Providing three obvious options

1. Do as last time
2. Smart connect
3. Manual configuration

Seems like the most sensible thing for me to do in this case.

I really like the "Ask Tor" option, and how you have implemented it on iOS @tladesignz - very clear and useful.

Thanks. We had that for a year or something. This is just @cstiens new UI.

[n8fr8]

We had that for a year or something. This is just @cstiens new UI.

I like the new UI.

[n8fr8]

My naive high-level goal with this Orbot re-design was to simpllify things, and somehow it feels like we haven't.

[tladesignz]

My naive high-level goal with this Orbot re-design was to simpllify things, and somehow it feels like we haven't.

I'd definitely say we improved things. I'd also say, we simplified things for users.

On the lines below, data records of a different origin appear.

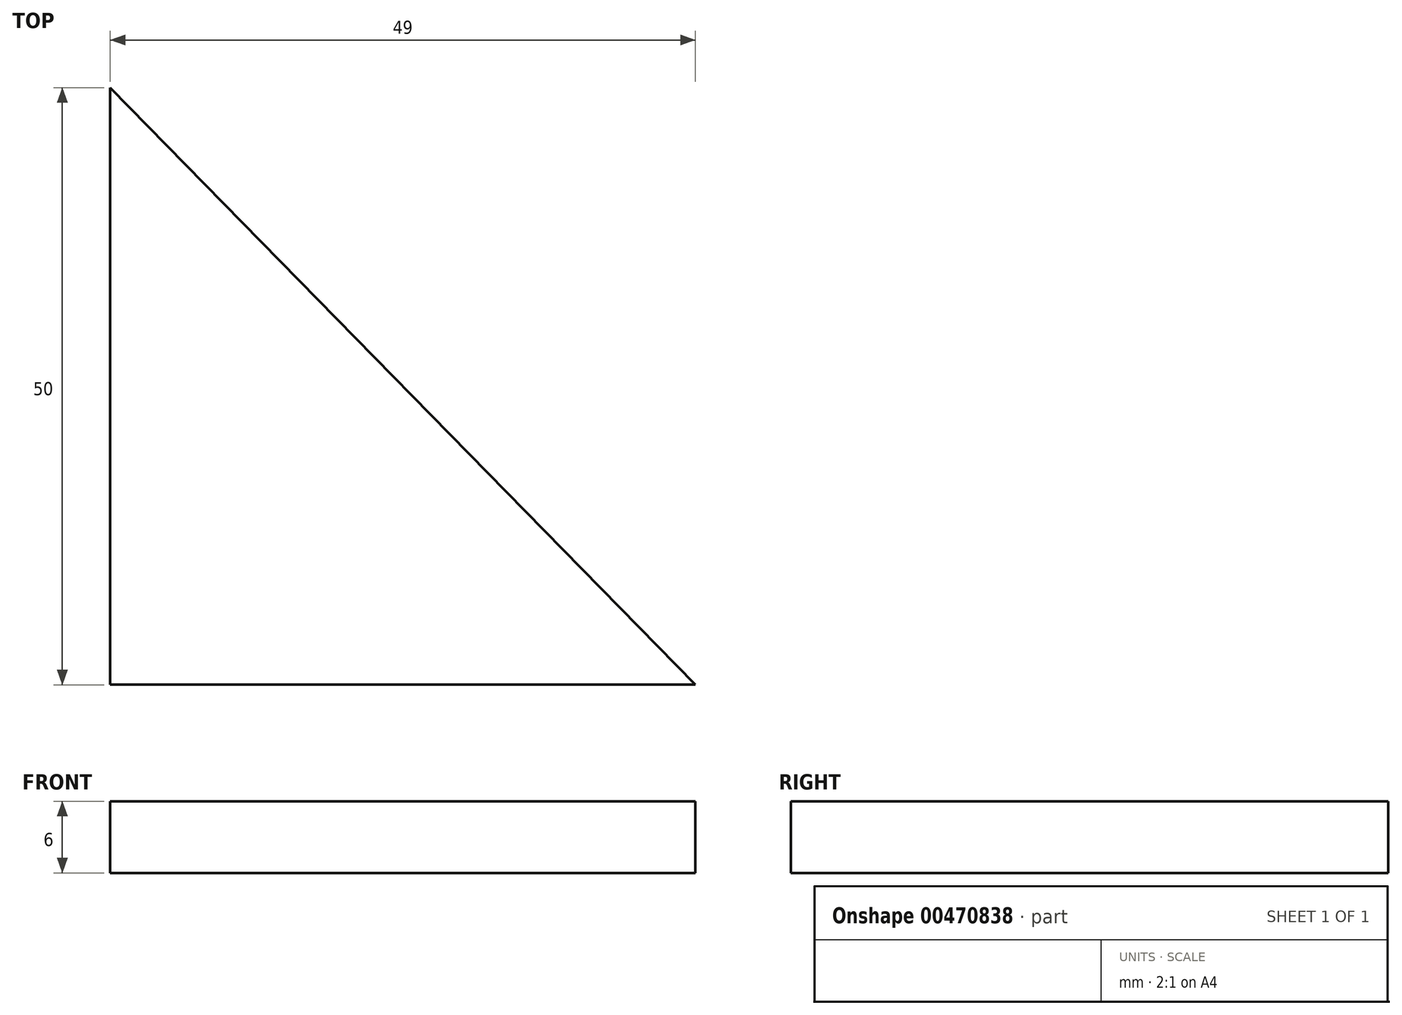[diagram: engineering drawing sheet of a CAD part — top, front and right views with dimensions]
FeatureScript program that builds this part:
annotation { "Feature Type Name" : "Feature", "Feature Type Description" : "" }
export const myFeature = defineFeature(function(context is Context, id is Id, definition is map)
    precondition{}
    {
        {
            var Q0;
            Q0=qCreatedBy(makeId("Top.planeOp"),FACE);
            var sketch = newSketch(context, id + "F0", { "sketchPlane" : qUnion([Q0])});
            skLineSegment(sketch, "E0", {"start": v(-28.95, 122.6) * mm, "end": v(-28.95, 72.6) * mm});
            skLineSegment(sketch, "E1", {"start": v(-28.95, 72.6) * mm, "end": v(20.05, 72.6) * mm});
            skLineSegment(sketch, "E2", {"start": v(-28.95, 122.6) * mm, "end": v(20.05, 72.6) * mm});
            skSolve(sketch);
        }
        {
            var Q0;
            Q0=makeQuery(id+"F0.imprint","IMPRINT",FACE,{"disambiguationData":[TD([[makeQuery(id+"F0.imprint","IMPRINT",EDGE,{"derivedFrom":sQuery(id+"F0.wireOp",EDGE,"E0")}),1.0]])]});
            extrude(context, id + "F1", {"entities" : qUnion([Q0]), "depth" : 6 * mm});
        }
    });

Esp. the smart connect feature is a big step forward, and the reorganisation of transport options is, too, very much.

However, true security is complicated and its complexities cannot be hidden away without degrading it. The way, Tor is architected, even less so.

Don't kid yourself: If you now think "But Signal can!", think twice. They only achieve this simplicity, because they basically ignore authentication. But encryption without authentication only protects you 1/3 of the way.

Anyway, simplification in itself is not a sensible goal: Only clever simplification can be. But if that's unachievable, stupid simplification (aka. just dropping options) is not a great replacement.